(Your task)
Reproduce the passage in the Gerda Henkel Foundation funding announcement below word for word, from "The Gerda Henkel Foundation is incorporating" up to and including "Republic of Chad.".

— start of Page —

11/11/2020

Towns, countries, gardens: The Gerda Henkel Foundation approves five million euros’ worth of funding for new projects

The Gerda Henkel Foundation is incorporating 46 new research projects from all over the world into its funding programme. Added to this are five approvals for social welfare support measures. Scholars from a total of 24 different countries have successfully submitted applications, for which the Foundation's Boards approved almost five million euros of funding in total. One of the projects receiving support focuses on the “Paris Commune” of 150 years ago, and new findings are also promised by a study into life in urban districts in the USA that have been particularly affected by the consequences of deindustrialization. The cultural heritage of Iraq is the subject of multiple projects, while support is also going to the creation of twenty Sahara gardens in the Republic of Chad.

Example I: Vive la Commune and Lost in the USA
A team led by Dutch historians Dr. Mathijs van de Sande and Prof. Dr. Carolien van Ham (Nimwegen) is investigating the enduring presence of the Paris “Commune”. A good 150 years ago, in March 1871, the citizens of Paris declared their city a free “commune”. Although the French national government retook the city with much bloodshed after just 72 days, the “Commune” is still alive in Parisian memory today. With the use of historical examples through to the protest movements of the present day, the group of researchers at Radboud University aims to show that the “Paris Commune” represents an important benchmark in democratic practices to this day. The Gerda Henkel Foundation is supporting the project as part of its “Democracy” funding initiative.

The “Rust Belt” is the name given to the industrial region of the Northeastern USA which has been in crisis since the 1970s. New Yorker and urban researcher Prof. Joseph Heathcott is examining what he calls the “Rust Archipelago”, a chain of urban districts in five metropolitan regions: Philadelphia, St. Louis, Gary, Birmingham, and Detroit. Deindustrialization and capital flight have left notable scars here, but anyone who looks only at vacant properties and dilapidated infrastructure, Heathcott claims, is overlooking the life still going on in these districts. As part of the Foundation’s “Lost Cities” funding initiative, the research project therefore poses the question how local people are able to deal with the major changes in their surroundings that have been going on for 50 years: Where are they picking up the pieces for themselves? How are they creating a sense of community? Is there room for creativity? Which animals and plants have returned to these areas?

— end of Page —
— start of Dataset entries —

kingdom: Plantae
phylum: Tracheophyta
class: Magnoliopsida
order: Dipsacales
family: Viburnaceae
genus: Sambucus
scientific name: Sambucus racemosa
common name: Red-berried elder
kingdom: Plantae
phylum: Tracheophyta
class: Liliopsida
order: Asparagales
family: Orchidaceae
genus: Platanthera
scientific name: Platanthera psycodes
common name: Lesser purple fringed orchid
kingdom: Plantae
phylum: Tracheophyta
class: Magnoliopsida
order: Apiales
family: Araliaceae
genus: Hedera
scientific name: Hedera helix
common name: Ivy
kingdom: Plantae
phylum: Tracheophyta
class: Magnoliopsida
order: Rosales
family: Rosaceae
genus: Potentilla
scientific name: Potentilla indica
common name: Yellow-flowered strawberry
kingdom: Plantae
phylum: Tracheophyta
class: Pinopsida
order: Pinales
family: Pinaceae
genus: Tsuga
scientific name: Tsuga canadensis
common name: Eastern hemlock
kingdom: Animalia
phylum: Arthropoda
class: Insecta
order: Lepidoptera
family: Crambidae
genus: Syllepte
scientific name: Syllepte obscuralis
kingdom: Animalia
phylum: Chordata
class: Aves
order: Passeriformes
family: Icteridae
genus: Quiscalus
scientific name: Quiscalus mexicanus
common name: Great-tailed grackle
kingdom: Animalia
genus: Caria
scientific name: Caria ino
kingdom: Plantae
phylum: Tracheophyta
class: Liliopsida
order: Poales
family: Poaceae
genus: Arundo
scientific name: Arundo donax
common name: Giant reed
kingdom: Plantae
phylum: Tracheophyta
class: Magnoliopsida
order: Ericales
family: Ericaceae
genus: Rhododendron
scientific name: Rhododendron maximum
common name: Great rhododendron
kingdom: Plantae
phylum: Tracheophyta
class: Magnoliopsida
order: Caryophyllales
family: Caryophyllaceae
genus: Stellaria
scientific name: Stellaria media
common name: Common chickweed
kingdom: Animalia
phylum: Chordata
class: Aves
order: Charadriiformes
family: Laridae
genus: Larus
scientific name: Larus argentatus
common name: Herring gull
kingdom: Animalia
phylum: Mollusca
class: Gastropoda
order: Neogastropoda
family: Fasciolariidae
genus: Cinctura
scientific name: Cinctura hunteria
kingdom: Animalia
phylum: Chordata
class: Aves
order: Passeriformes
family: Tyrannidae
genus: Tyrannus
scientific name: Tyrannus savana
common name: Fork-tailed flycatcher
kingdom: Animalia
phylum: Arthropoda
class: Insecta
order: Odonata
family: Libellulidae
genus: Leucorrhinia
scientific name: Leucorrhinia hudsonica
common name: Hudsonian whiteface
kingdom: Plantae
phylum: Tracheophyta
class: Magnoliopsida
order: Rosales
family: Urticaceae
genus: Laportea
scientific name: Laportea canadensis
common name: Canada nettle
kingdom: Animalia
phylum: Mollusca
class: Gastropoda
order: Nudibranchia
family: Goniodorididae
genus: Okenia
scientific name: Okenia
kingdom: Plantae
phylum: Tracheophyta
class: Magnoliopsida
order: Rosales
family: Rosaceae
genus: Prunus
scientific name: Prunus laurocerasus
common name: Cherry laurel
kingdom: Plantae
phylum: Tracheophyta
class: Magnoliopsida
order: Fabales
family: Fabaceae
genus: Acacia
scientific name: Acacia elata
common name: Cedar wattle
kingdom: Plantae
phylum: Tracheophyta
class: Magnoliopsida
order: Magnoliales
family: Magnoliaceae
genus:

— end of Dataset entries —

(Result for this exercise)
The Gerda Henkel Foundation is incorporating 46 new research projects from all over the world into its funding programme. Added to this are five approvals for social welfare support measures. Scholars from a total of 24 different countries have successfully submitted applications, for which the Foundation's Boards approved almost five million euros of funding in total. One of the projects receiving support focuses on the “Paris Commune” of 150 years ago, and new findings are also promised by a study into life in urban districts in the USA that have been particularly affected by the consequences of deindustrialization. The cultural heritage of Iraq is the subject of multiple projects, while support is also going to the creation of twenty Sahara gardens in the Republic of Chad.